Берлинский орган нацистов «Ангриф», рупор Геббельса, выдвигая требование объявить мандаты КПГ в рейхстаге недействительными, писал, что «вряд ли правительство Папена решится на это, хотя 20 июля показало, что подобную меру можно провести без особого риска». Фашистская газета в своем злорадстве сформулировала именно то, что было главным политическим уроком удавшегося государственного переворота в Пруссии. В итоге реакция почувствовала безнаказанность не только своих мелких и частичных покушений на демократические свободы, покушений, которыми заполнена вся история Веймарской республики. Этот вывод придал нацистам новые силы и энергию в борьбе за власть, укрепил их претензии.
В литературе, посвященной истории Германии тех лет, высказывается даже точка зрения, что 20 июля окончательно предопределило ход дальнейших событий вплоть до установления фашистской диктатуры в январе 1933 г.
Однако и после 20 июля вопрос об установлении фашистского режима оставался открытым; он решался в ходе напряженной борьбы. И после 20 июля имелись возможности преградить путь фашизму; но их необходимо было использовать. Последующие события подтвердили, что борьба с фашизмом отнюдь не бесперспективна, хотя поражение, понесенное 20 июля 1932 г., причинило всему антифашистскому движению весьма существенный урон.

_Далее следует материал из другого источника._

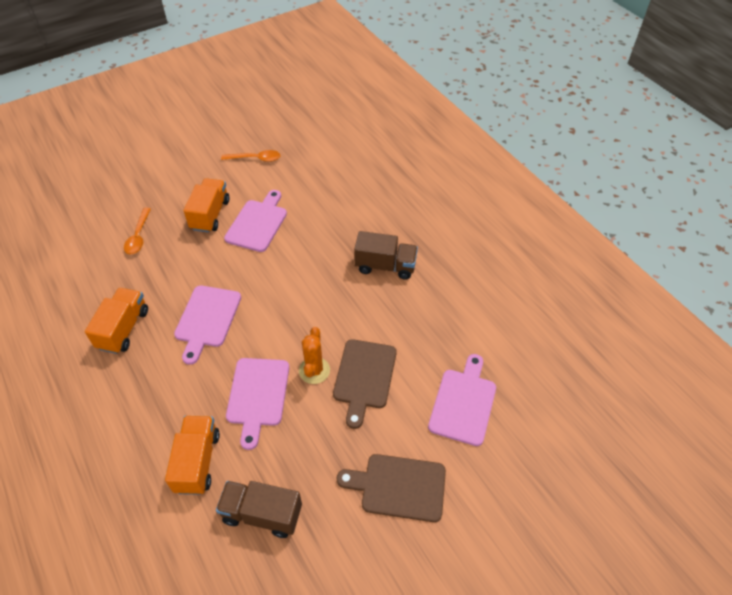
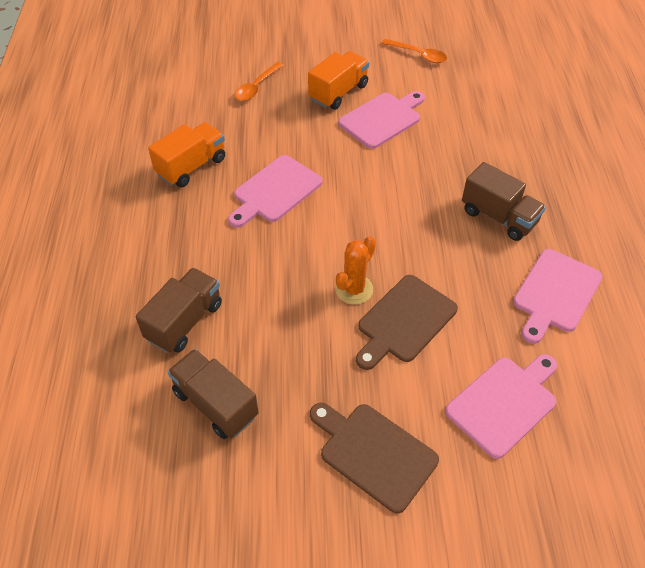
camera: 30 degrees right, 0 degrees up
(197, 462) = (184, 321): orange truck -> brown truck
(257, 395) = (280, 287): pink cutting board -> pink cutting board (555, 293)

Успех реакционных сил окрылил фашистов на дальнейшее усиление террора против политических противников. Кровавые столкновения — результат гитлеровских провокаций — еще более участились. В самых разных уголках Германии фашистские бандиты жгли и убивали, практикуясь на собственном народе в злодеяниях, которые они намеревались совершить в масштабах всей Европы. Кровью обагрились в эти дни улицы старинного баварского города Аугсбурга, пролетарского Дортмунда, Неймюнстера, Ганновера, Бунцлау и многих других мест. Усиливая террор, всемерно разнообразя и варьируя свою демагогическую пропаганду, опираясь на активную поддержку правительства, Гитлер и его клика надеялись получить на выборах в рейхстаг абсолютное большинство.